Semi-phonetic- Link letter shapes and sounds. Show an awareness of word boundaries and how writing is organised on a page.
Phonetic- Understand that phonemes can be represented by graphemes, making sound-symbol connections consistently. Have a sight vocabulary.
Transitional- Combine phonetic knowledge with visual memory. Show an awareness of combinations of letters and patterns.
Conventional- Demonstrate knowledge of spelling system and rules, using mostly correct spelling. Spell using a large sight vocabulary. Know about word structure.
Common misspellings
Insertion - adding extra letters - child has noticed some letters are doubled.
Omission- leaving out letters
Substitution- substituting one letter for another- often close in the way they look or sound.
Transposition- reversing correct order of letters in words- shows child knows what letters the word contains.
Phonetic spelling- using sound awareness to guess letters and combinations of letters.
Over or under generalisation of spelling rules- Over-generalising of a rule when not appropriate, or under-generalising by only apply rule in one specific context - in either case, knowledge is shown but more understanding needed.
Salient key words- only writing the key sounds in a word and missing out letters - the most noticeable aspects have been memorised.
Katherine Perera- phases of children’s writing
Preparation - up to 6 years old - basic motor skills are acquired alongside some principles of spelling.
Consolidation - 7-8 years - children are able to express in writing what they can say.
Differentiation - 9-10 years - awareness of writing as separate form speech emerges: a stronger understanding of writing for different audiences and purposes is evident, and becomes more automatic.
Integration - mid teens - this stage heralds the ‘personal voice’ in writing and is evidence of controlled writing, with appropriate linguistic choices made consistently.
Genre theory - Jim martin and Joan Rothery
Researched young children’s writing in Australian in the 1980s. Found that early writing within schools fell into distinctive groupings:
Observation/comment: The writer makes an observation (‘I saw a tiger’) and follows this with either an evaluative comment (‘it was very large’) or mixes these in with the observation (‘I saw a very large tiger’)

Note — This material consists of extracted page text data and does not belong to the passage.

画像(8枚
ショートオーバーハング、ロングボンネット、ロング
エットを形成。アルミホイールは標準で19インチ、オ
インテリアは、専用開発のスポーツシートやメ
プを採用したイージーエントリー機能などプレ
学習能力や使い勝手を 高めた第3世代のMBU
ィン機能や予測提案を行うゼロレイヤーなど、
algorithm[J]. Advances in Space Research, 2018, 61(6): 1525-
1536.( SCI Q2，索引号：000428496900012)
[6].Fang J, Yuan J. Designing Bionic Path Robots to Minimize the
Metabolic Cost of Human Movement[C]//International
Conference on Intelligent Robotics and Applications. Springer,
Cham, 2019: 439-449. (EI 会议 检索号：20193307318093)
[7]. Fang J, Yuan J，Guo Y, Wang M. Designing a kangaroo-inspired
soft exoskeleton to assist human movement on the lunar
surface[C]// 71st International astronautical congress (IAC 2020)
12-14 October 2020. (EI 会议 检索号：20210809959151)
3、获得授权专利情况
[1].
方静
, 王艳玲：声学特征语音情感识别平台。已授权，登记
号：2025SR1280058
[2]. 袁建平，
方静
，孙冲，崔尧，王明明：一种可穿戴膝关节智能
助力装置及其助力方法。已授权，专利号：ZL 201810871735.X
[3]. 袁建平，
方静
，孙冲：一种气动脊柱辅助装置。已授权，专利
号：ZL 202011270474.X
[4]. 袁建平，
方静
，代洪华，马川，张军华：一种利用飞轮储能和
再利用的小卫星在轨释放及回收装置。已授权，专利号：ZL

Recount: Usually a chronological sequence of events (e.g. recounting a school trip). The structure usually follows: orientation - event - reorientation. Orientation sets the scene, perhaps the journey to the place. The reorientation at the end of the recount completes the writing.
Report: a factual and objective description of events and things; it tends not to be chronological.
Narrative: A story genre where the scene is set for events to occur and be resolved at the end. It has a set pattern: orientation-complication-resolution-coda. The coda identifies the point of the story, but is not always added. Because of the structural complexity, few children achieve the whole structure early on, despite their experience reading stories that follow this structure.
Genre theory - Frances Christie
Narratives: introduce characters in a setting, unfold a series of events leading to a complication, and offer some sense of evaluation, eventually bringing about some resolution; these are found in storybooks etc.
Recounts: reconstruct experience in temporal sequence, particularly found in early writing of personal experiences, though they are also found in the writing of history in older writers and readers.
Procedures: direct behaviour in undertaking activities, and which are found in games, recipes, manuals, and science experiments.
Reports: classify some phenomenon and describe it, used in social and natural sciences.
Explanations: identify some phenomenon or historical event and explain how or why it occurs or what its consequences are. They are also used in social and natural sciences and in the humanities, such as history.
Expositions/discussions: argumentative genres, involved in exploring issues and arriving at opinions based on evidence (for/against or thesis/antithesis/synthesis models).